PROBLEM: Quote the listing word for word from its first line through the line containing "São José do Rio Preto - SP", including both of those lines.

=-=-=-=-=

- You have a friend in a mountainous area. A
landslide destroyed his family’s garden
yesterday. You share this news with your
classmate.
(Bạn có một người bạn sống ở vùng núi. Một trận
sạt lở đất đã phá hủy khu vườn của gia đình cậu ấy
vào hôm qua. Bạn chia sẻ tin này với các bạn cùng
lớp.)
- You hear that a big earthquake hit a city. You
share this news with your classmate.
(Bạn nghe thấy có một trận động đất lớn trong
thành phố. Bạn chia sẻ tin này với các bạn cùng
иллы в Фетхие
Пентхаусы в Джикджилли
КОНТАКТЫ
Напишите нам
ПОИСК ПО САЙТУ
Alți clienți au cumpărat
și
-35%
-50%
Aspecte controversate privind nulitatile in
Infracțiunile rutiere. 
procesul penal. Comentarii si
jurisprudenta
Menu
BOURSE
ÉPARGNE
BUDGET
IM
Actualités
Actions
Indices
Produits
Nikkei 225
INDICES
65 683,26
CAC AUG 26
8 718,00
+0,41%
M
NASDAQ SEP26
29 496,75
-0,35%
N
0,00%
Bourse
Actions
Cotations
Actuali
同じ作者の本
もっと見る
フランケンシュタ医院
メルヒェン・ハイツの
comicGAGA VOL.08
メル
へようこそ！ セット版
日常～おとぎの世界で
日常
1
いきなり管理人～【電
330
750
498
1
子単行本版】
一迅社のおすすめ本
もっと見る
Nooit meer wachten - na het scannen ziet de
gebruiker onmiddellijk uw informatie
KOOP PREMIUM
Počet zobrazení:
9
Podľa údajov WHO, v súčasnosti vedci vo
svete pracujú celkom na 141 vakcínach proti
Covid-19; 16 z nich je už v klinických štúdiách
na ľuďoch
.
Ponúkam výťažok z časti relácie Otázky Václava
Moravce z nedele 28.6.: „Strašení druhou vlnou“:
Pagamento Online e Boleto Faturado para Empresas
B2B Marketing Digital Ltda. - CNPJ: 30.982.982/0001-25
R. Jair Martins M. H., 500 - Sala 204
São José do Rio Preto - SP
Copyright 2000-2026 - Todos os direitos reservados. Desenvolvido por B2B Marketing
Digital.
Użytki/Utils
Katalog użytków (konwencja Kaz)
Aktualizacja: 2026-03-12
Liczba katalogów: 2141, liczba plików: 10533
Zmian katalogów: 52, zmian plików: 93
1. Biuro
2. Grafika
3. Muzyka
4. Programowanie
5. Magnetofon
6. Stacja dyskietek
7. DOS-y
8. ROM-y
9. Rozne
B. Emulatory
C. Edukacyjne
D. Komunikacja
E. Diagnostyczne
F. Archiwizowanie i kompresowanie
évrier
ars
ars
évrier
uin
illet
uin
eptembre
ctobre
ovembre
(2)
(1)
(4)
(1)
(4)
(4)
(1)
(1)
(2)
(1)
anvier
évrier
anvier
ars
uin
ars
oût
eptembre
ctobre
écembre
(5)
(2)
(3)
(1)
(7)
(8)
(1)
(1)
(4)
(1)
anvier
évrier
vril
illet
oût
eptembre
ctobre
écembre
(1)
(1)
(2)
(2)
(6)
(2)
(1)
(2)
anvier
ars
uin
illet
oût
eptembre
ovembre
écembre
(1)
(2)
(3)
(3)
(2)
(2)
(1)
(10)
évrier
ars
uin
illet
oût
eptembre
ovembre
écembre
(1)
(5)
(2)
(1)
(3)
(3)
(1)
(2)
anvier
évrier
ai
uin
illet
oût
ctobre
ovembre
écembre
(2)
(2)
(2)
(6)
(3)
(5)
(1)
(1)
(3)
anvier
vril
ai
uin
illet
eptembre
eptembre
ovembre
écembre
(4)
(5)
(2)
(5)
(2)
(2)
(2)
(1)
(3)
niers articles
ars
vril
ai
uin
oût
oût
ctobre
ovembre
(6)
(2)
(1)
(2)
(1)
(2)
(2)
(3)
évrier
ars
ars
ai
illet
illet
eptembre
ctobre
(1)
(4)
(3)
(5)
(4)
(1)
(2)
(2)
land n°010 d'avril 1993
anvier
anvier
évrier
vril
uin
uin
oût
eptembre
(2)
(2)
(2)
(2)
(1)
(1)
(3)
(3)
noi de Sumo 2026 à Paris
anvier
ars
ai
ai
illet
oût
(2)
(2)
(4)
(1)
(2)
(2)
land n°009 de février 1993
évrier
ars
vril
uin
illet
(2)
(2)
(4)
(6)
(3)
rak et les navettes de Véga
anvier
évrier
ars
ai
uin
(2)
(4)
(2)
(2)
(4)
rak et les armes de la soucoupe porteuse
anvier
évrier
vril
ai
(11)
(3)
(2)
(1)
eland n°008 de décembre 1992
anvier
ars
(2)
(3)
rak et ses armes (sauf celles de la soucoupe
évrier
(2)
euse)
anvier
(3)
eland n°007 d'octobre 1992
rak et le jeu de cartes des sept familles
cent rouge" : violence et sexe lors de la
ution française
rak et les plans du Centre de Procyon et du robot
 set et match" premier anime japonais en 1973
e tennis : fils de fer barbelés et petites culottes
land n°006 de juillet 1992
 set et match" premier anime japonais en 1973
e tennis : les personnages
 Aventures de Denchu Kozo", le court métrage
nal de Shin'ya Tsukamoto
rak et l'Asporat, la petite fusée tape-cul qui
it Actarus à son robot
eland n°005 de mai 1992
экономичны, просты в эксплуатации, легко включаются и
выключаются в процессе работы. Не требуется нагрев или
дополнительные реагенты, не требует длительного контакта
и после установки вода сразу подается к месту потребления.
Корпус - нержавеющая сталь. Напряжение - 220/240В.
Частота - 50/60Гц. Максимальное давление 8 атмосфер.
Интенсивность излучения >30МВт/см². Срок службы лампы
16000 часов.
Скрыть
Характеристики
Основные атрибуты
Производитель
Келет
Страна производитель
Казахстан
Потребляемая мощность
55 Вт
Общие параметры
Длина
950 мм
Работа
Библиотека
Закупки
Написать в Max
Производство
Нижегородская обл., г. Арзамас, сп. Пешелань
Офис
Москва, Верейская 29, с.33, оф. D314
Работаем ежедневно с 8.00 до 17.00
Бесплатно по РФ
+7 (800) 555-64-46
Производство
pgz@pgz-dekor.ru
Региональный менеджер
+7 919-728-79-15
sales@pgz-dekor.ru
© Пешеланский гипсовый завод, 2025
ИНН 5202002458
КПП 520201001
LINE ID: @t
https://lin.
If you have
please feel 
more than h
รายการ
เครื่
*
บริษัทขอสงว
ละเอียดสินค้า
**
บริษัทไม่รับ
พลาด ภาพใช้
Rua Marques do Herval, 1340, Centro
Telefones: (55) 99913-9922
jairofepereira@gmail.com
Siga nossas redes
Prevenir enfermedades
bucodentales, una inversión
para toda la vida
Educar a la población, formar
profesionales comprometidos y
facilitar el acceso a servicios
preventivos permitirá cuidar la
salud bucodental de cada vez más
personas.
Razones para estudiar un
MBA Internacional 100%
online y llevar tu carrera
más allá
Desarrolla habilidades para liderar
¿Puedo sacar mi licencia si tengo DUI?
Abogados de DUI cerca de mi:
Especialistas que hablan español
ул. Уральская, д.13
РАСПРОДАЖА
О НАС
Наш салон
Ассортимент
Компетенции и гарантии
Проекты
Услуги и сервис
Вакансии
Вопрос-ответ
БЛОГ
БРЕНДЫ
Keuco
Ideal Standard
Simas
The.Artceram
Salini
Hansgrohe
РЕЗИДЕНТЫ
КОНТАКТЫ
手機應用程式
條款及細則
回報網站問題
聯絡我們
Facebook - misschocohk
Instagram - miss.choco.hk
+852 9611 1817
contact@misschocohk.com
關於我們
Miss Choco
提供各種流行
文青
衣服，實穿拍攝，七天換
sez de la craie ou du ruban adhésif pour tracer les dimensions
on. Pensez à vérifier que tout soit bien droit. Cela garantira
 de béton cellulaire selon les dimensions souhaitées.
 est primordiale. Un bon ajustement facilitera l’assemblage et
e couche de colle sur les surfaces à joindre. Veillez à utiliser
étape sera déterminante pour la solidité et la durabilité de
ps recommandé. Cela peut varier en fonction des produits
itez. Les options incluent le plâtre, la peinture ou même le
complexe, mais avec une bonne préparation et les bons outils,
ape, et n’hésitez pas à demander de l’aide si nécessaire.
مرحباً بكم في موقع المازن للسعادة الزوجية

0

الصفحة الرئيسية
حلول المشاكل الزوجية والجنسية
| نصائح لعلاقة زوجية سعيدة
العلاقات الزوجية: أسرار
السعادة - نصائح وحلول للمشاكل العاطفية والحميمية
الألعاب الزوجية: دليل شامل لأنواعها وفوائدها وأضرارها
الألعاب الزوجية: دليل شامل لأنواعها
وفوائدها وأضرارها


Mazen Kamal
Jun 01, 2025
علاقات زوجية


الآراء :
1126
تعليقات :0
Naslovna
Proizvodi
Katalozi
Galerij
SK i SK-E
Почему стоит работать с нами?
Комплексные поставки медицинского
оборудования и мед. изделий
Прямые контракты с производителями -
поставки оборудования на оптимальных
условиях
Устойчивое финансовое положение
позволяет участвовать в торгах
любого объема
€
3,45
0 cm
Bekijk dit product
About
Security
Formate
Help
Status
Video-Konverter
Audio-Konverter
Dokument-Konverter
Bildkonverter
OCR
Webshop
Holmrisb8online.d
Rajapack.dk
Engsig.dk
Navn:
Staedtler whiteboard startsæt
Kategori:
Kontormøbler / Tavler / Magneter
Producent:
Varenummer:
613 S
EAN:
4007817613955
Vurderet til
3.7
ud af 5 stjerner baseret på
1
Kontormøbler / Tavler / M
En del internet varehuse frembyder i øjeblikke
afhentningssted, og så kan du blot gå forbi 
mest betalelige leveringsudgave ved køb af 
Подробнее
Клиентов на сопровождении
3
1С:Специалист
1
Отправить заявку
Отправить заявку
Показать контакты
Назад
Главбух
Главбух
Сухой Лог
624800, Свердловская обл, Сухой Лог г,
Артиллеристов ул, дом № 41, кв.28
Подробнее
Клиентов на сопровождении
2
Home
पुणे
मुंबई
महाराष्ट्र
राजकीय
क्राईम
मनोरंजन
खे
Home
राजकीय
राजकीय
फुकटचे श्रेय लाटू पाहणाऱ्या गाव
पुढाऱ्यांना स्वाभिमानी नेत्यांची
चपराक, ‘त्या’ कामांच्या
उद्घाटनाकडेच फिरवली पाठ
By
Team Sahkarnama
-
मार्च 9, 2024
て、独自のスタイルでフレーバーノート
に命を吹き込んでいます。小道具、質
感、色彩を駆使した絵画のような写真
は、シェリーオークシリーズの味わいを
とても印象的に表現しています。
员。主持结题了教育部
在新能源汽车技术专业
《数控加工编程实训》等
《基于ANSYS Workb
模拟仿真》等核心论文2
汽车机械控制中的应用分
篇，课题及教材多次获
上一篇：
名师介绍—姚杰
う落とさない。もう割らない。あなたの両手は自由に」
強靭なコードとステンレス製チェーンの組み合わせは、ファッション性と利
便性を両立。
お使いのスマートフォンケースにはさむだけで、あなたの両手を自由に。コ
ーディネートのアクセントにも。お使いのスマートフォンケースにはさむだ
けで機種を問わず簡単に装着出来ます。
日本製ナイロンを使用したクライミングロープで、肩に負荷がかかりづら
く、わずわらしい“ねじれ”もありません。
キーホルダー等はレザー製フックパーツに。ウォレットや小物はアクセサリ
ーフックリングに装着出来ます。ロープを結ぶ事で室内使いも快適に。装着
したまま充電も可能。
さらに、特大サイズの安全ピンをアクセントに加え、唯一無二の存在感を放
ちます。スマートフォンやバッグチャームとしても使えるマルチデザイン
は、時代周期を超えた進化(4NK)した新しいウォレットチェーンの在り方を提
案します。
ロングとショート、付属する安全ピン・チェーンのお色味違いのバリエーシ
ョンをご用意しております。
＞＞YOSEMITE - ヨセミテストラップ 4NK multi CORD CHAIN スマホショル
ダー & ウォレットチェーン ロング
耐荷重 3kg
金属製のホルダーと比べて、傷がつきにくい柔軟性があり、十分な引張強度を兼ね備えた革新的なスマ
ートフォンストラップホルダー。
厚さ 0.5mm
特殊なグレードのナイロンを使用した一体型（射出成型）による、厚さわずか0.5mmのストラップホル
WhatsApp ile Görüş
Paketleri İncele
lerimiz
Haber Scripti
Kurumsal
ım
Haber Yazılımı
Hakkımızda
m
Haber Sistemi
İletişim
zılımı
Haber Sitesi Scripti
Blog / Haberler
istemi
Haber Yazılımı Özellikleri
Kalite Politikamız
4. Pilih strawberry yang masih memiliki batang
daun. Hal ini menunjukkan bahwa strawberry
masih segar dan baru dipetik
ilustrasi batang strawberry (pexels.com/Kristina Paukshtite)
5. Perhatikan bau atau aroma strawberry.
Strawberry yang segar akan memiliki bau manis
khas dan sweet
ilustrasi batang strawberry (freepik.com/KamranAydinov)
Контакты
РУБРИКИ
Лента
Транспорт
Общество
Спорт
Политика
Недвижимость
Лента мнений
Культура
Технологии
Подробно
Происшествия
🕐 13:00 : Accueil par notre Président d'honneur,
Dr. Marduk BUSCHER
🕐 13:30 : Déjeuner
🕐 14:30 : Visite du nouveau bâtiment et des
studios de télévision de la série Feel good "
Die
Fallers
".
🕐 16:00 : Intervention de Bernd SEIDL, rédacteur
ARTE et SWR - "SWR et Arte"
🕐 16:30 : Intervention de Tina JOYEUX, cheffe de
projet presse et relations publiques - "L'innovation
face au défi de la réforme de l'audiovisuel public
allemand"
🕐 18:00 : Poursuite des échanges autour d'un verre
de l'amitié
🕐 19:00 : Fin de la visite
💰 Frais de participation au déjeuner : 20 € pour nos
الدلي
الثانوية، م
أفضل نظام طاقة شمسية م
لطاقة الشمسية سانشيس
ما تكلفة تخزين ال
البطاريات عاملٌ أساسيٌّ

=-=-=-=-=

OUTPUT FOR THIS TASK:
- You have a friend in a mountainous area. A
landslide destroyed his family’s garden
yesterday. You share this news with your
classmate.
(Bạn có một người bạn sống ở vùng núi. Một trận
sạt lở đất đã phá hủy khu vườn của gia đình cậu ấy
vào hôm qua. Bạn chia sẻ tin này với các bạn cùng
lớp.)
- You hear that a big earthquake hit a city. You
share this news with your classmate.
(Bạn nghe thấy có một trận động đất lớn trong
thành phố. Bạn chia sẻ tin này với các bạn cùng
иллы в Фетхие
Пентхаусы в Джикджилли
КОНТАКТЫ
Напишите нам
ПОИСК ПО САЙТУ
Alți clienți au cumpărat
și
-35%
-50%
Aspecte controversate privind nulitatile in
Infracțiunile rutiere. 
procesul penal. Comentarii si
jurisprudenta
Menu
BOURSE
ÉPARGNE
BUDGET
IM
Actualités
Actions
Indices
Produits
Nikkei 225
INDICES
65 683,26
CAC AUG 26
8 718,00
+0,41%
M
NASDAQ SEP26
29 496,75
-0,35%
N
0,00%
Bourse
Actions
Cotations
Actuali
同じ作者の本
もっと見る
フランケンシュタ医院
メルヒェン・ハイツの
comicGAGA VOL.08
メル
へようこそ！ セット版
日常～おとぎの世界で
日常
1
いきなり管理人～【電
330
750
498
1
子単行本版】
一迅社のおすすめ本
もっと見る
Nooit meer wachten - na het scannen ziet de
gebruiker onmiddellijk uw informatie
KOOP PREMIUM
Počet zobrazení:
9
Podľa údajov WHO, v súčasnosti vedci vo
svete pracujú celkom na 141 vakcínach proti
Covid-19; 16 z nich je už v klinických štúdiách
na ľuďoch
.
Ponúkam výťažok z časti relácie Otázky Václava
Moravce z nedele 28.6.: „Strašení druhou vlnou“:
Pagamento Online e Boleto Faturado para Empresas
B2B Marketing Digital Ltda. - CNPJ: 30.982.982/0001-25
R. Jair Martins M. H., 500 - Sala 204
São José do Rio Preto - SP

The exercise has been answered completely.